A decade from now, tooling around North Carolina’s two biggest metro areas promises to be a different experience as drivers opt to pay to use restricted-access roads or lanes — or settle for more congested paths. The state’s 10-year transportation plan mentions potential tolls on large sections of freeways in Charlotte and the Triangle, joining the state’s first toll road, the Triangle Expressway, which opened in southwest Wake County in 2011. “A lot of people still don’t realize it, but there’s a move afoot to toll a major section of Charlotte’s highways,” says David Hartgen, a former transportation-studies professor at UNC Charlotte who now has a consulting firm. Many toll options are under review and lack funding. But there’s plenty of support from business and political officials who favor user charges rather than increasing gas taxes or other fees.

The next toll is likely to be on Interstate 77 in northern Mecklenburg County, where the N.C. Department of Transportation formed a $655 million partnership with Spain’s Cintra SA to charge drivers opting for a “Lexus lane” that would be set apart from the regular highway. Rates will fluctuate based on congestion, with drivers likely to pay as much as $11 each way during peak times. In return for financing more than 80% of the project, Cintra will collect toll revenue under a 50-year contract. Widen I-77, a group of local residents, opposes the plan. They want the state to instead spend about $110 million to add general-purpose lanes to the most congested section. But Sen. Thom Tillis, the former N.C. House Speaker who lives near the project, and others support the DOT plan, and a lawsuit seeking to stop it was denied on March 5. The lanes could open as soon as 2018. Other Charlotte highways likely to have tolls include a new bypass around Monroe (held up by litigation), the eastern leg of U.S. 74 — better known as Independence Boulevard — and sections of the I-485 loop around the city, DOT spokesman Warren Cooksey says. A toll lane on I-77 between downtown Charlotte and the South Carolina border is also getting a look.

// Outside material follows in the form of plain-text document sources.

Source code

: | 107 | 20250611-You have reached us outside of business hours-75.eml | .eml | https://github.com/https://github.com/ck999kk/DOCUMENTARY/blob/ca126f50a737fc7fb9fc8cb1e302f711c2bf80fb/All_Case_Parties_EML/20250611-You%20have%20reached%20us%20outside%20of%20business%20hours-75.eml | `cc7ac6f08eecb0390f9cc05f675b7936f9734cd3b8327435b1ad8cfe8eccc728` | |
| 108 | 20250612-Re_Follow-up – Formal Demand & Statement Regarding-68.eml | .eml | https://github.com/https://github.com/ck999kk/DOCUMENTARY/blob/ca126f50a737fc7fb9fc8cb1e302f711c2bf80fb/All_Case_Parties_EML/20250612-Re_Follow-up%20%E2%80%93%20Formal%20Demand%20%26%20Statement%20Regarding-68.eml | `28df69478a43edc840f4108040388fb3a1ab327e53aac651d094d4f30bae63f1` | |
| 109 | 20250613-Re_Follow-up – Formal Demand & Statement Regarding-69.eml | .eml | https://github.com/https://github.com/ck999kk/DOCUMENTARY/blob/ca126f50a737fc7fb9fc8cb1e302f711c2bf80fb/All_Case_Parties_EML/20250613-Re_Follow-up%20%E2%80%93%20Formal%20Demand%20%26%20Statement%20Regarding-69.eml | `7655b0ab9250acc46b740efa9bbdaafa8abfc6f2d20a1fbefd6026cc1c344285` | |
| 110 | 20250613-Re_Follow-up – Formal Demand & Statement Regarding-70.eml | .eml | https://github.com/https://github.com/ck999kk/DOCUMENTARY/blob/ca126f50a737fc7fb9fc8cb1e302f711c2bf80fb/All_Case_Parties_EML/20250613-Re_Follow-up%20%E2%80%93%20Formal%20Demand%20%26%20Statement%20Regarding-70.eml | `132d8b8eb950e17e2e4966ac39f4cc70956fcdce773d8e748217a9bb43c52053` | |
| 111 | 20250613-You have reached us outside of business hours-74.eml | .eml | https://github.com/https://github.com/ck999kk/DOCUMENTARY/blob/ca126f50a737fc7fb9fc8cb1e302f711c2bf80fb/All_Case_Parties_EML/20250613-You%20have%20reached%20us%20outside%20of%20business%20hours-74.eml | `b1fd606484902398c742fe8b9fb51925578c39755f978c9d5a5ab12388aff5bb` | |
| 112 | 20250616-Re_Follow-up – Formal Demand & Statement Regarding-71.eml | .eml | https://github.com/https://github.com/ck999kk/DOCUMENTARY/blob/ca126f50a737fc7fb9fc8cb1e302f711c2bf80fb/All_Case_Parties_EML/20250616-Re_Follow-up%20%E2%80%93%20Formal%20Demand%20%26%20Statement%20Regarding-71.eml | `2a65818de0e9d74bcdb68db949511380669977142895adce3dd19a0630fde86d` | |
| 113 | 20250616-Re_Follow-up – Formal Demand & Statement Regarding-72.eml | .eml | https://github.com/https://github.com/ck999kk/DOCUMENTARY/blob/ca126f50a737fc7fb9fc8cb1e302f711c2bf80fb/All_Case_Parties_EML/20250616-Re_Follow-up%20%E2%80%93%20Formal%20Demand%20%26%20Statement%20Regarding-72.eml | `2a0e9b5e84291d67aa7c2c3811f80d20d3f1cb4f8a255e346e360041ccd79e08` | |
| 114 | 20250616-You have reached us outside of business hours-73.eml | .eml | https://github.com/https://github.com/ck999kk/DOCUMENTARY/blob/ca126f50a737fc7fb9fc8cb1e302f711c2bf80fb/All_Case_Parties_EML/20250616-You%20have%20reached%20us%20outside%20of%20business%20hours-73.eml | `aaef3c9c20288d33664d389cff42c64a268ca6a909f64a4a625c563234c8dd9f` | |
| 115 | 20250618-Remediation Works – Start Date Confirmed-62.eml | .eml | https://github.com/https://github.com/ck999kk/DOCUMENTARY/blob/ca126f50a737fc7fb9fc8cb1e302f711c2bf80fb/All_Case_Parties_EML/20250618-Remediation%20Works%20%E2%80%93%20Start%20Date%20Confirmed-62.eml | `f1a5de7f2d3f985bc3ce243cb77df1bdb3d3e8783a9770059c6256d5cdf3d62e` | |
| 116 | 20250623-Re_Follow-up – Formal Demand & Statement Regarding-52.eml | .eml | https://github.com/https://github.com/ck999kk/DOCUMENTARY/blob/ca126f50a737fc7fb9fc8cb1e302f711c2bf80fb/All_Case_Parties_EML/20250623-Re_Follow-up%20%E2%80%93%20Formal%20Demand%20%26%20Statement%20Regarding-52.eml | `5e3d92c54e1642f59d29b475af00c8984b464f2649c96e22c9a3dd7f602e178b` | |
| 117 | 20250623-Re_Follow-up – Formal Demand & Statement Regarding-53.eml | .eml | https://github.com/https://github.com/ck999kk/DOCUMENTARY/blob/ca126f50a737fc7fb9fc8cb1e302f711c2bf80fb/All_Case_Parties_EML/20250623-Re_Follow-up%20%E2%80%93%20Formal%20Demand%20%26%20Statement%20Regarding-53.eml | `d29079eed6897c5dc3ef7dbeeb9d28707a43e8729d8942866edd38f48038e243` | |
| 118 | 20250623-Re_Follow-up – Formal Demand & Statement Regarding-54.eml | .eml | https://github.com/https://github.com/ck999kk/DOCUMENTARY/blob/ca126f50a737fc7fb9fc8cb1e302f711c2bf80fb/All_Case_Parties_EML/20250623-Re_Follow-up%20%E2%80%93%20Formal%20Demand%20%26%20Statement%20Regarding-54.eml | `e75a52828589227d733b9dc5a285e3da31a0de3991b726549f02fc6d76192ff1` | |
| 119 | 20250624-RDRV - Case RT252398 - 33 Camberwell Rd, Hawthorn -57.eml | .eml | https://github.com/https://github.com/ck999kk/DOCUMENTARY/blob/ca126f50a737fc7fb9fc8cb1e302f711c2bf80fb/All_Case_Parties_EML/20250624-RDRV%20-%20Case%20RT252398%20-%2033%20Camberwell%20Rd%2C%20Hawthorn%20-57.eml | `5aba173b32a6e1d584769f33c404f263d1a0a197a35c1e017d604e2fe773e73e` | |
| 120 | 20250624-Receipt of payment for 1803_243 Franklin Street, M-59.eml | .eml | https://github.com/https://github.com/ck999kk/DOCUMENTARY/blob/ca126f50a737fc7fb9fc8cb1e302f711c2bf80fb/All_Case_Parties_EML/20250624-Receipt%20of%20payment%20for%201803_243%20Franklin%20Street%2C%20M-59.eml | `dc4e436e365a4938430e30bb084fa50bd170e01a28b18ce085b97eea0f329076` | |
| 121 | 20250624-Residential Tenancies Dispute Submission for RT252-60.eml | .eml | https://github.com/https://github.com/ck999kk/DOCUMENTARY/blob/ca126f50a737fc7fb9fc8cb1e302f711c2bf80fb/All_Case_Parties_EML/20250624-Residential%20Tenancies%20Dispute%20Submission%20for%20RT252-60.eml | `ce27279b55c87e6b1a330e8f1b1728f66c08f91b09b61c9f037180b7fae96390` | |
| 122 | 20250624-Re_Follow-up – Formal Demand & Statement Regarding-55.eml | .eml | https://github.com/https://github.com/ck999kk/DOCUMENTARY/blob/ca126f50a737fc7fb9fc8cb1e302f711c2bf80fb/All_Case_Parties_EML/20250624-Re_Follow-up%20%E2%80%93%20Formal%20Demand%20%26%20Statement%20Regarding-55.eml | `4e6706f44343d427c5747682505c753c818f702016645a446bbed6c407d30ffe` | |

Just as much toll development is being considered for the Triangle, including several stretches of Interstate 40. Someday, drivers may pay a toll on a restricted lane for the 30 miles between Hillsborough, where interstates 85 and 40 intersect, and Raleigh’s Wade Avenue. With revenues topping projections, the Triangle Expressway gives toll proponents some cover after two agencies rated the road’s bonds as stable in recent months. Under Gov. Pat McCrory and his predecessor, Beverly Perdue, North Carolina’s highway planning relies more on data and less on political influence in picking which roads get built, Hartgen says. But the formula favors toll lanes, which rely less on state funds, and doesn’t analyze cost to riders, he says. (Ten bucks spent on a toll may be $10 less spent at a restaurant.) Opposition to tolls may be muted now, but Hartgen expects that will change. “As the system develops, I suspect people are going to get madder and madder.”